As mudanças acontecem a cada dia, com diálogo e certas imposições. Afinal, por exemplo, se sua mãe fez aquele macarrão para o almoço e usou caldo Knorr, é só você se recusar a comer! Não creio que sua mãe vai te deixar passar fome, se for o caso. Mas se for o caso, ser vegan talvez comece com uma mudança mais simples: mudando de casa... Hehehehe. Mas brincadeiras à parte, um dos maiores problemas para quem está em transição, ou que sempre está tentando excluir um pedaço de dor de sua alimentação é o das substituições. Por exemplo, como cortar leite e derivados de uma hora para outra. (O que hoje recomendo que seja feito antes da exclusão de carne.) Não é fácil. Principalmente para os amigos que estão tentando a conexão agora. E foi daí que me veio a ideia de expor algumas dicas e receitas relevantemente simples e baratas para vegetarianos/vegans sem muita habilidade culinária e pouca disponibilidade de recurso$.
Para começar um substituto ideal de margarina, manteiga e maionese. Você sempre fica naquela de: E agora o que vou por no pão? Pois bem Guacamole é ideal! Pode não agradar a muitos por se tratar de uma receita a base de abacate. Mas eu garanto que eu também torci o nariz a primeira vez, afinal eu comia de vez em nunca abacate e com açúcar, mas quando experimentei... Afinal ser vegan também é abrir a mente e a língua para novas possibilidades e sabores. Ah e lembrando e ratificando e repetindo: Ser vegan é muito mais e tão mais do que alimentação! Algumas leituras relevantes e que me inquietaram bastante sobre veganismo você encontra aqui na Gato Negro e esse artigo Libertação Animal e Revolução Social de Brian A. Dominik.
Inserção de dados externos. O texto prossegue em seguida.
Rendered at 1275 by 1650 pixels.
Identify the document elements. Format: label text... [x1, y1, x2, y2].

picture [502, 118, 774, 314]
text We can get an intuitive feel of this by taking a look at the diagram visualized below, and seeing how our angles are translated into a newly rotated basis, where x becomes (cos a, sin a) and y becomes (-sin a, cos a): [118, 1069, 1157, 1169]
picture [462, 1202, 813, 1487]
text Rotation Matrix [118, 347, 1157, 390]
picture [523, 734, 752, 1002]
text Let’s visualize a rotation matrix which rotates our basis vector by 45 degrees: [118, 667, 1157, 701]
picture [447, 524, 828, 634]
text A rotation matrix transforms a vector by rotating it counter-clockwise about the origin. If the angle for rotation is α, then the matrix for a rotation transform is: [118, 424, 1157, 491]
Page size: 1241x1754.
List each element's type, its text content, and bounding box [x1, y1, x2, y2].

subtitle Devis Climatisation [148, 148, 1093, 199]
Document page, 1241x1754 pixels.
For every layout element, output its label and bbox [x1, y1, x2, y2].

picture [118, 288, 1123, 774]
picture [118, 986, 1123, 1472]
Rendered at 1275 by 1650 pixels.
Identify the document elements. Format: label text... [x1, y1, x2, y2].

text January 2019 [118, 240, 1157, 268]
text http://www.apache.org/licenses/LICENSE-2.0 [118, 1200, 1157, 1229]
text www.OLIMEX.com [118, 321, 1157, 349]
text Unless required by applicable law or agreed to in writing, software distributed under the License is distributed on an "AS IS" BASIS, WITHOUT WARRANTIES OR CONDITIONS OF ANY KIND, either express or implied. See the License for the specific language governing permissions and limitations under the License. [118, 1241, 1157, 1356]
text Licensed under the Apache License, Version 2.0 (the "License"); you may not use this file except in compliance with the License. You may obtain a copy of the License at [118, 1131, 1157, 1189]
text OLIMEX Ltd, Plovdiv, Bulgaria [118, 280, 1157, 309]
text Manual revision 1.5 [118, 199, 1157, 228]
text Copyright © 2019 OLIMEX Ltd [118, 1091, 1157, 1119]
Bon appetit!

Receita de Guacamole:
 O guacamole é uma comida típica da culinária mexicana, servida com uma grande variedade de pratos. É basicamente um puré de abacate bem temperado, que funciona como um complemento da salada, tendo sido exportado para todas as partes do mundo onde existe comida mexicana, mesmo que esta seja alterada de acordo com os gostos locais.
O nome "guacamole" tem origens indígenas: "guaca" significa testículo (da forma do fruto) e "mole" é um nome genérico para "molho".
Abacate: O abacate é rico em gorduras monoinsaturadas e fibras. Ajuda a controlar o colesterol, melhora o sistema circulatório e a pele. É rico em ácido fólico, que ajuda a prevenir defeitos congênitos, e potássio, que é indicado para fadiga, depressão, problemas cardíacos e derrame. O abacate tem alto teor de antioxidantes e contém uma substância única que combate as bactérias e os fungos. Equilibra o funcionamento do fígado e acalma o sistema nervoso.

Guacamole:
Partes usadas: Polpa

Ingredientes:
- 3 abacates médios maduros
- 1 tomate em cubinhos
- 1/2 cebola picada
- 1 dente de alho picado e amassado com 1/2 colher (chá) de sal
- 1 pimenta-malagueta sem sementes e picada (opcional)
- suco de limão 1 limão grande.
- 2 colheres (sopa) de coentro fresco picado
- pimenta-do-reino
- um pouco mais de sal a gosto.

Modo de Preparo:
Corte os abacates ao meio, retire a polpa com uma colher e coloque em uma tigela. Adicione os ingredientes restantes e misture até ficar uniforme. Se tiver preguiça, passe no liquidificador. Tempere com pimenta a gosto. E guarde em potinhos na geladeira para sempre ter em mãos algo pra passar no pão ou comer com torradas e saladas.

Propriedades/Ação
- Rico em gorduras monoinsaturadas, controla o colesterol, rico em ácido fólico, acalma o sistema nervoso...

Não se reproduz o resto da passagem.